Our burden of chronic disease that comes with an ageing population is likely to increase. And if healthy lifestyles can delay the onset of certain illnesses, a population with increasing longevity (estimated to hit 130 years by mid 21st century) will still mean more elderly with chronic conditions. A systematic approach to handle this is required. It would mean rapid translation of clinical research findings into good evidence-based medicine for immediate implementation for patient benefit. More science will creep into medicine. Implementations will necessitate redesigning of many care processes. It will not be just adding more new steps to existing programs. It would mean an overhaul of the way we do things today. There could be three levels of population groups. The largest at Level 1 comprising 70-80% of those with chronic conditions will require usual care guided by protocols and pathways. The bulk of these patients should remain with primary care doctors. Level 2 are high risk individuals in the community who need assisted care or care management. They should still remain mobile and in their own homes with family or maid assistance. We lack a scheme for doctors providing home care to this group of individuals. Level 3 is intensive care and case management for individuals with complex medical problems. When acute, they would likely be in acute hospitals and intensive care units within the acute hospitals. When stabilized, they may be downgraded to Level 2 and be in need of assistance for their daily living. Case managers will help Level 3 patients and arrange for step down care. At each level, education to prevent recurrence of medical problems and escalation for the need of higher levels of care is mandatory.
So if we were to look at the three lines of business as acute care/chronic care business verses primary care business versus health business, the value creation as measured by quality adjusted life-years (QALY) or productive capacity, rises linearly from low to high across these three businesses. So if we ourselves were to remain healthy and well, we would be potentially among the most productive citizens. At the other end are those in need of acute and chronic care where their QALY is lower.

- Data under study -

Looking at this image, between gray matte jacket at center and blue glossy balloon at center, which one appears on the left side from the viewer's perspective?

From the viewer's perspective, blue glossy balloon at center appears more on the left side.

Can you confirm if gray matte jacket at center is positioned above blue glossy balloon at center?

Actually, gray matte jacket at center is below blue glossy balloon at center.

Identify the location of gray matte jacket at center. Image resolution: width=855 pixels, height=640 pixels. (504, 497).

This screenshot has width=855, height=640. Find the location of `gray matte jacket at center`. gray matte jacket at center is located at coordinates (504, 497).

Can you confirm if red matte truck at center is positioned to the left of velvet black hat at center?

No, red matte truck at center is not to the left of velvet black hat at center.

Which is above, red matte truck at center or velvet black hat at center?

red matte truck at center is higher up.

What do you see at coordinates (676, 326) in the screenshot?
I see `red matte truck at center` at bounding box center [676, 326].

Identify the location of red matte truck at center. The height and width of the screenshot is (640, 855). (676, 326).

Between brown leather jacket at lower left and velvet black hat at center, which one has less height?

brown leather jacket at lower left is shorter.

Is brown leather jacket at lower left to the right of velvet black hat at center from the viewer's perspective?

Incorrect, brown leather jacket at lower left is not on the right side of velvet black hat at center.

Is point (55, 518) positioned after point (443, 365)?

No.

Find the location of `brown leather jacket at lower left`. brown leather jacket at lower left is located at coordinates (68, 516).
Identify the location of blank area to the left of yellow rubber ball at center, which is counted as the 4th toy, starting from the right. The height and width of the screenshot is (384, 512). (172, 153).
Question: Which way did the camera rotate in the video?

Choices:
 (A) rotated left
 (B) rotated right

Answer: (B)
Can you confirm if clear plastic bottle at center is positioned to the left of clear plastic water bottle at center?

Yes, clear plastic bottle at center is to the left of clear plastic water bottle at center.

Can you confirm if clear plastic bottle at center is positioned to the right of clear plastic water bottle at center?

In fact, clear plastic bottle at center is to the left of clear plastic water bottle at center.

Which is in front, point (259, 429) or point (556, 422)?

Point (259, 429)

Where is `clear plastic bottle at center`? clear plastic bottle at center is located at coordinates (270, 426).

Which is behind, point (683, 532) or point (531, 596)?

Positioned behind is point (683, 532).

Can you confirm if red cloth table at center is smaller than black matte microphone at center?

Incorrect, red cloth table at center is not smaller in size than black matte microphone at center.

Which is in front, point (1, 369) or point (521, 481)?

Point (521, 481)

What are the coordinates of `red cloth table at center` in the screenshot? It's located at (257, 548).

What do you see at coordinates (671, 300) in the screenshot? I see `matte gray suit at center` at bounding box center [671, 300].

- Work to be completed -
In the passage on chronic disease care, rewrite everything from "So if we were" down to "QALY is lower.", changing "citizens" to "members of society".

- Expected answer -
So if we were to look at the three lines of business as acute care/chronic care business verses primary care business versus health business, the value creation as measured by quality adjusted life-years (QALY) or productive capacity, rises linearly from low to high across these three businesses. So if we ourselves were to remain healthy and well, we would be potentially among the most productive members of society. At the other end are those in need of acute and chronic care where their QALY is lower.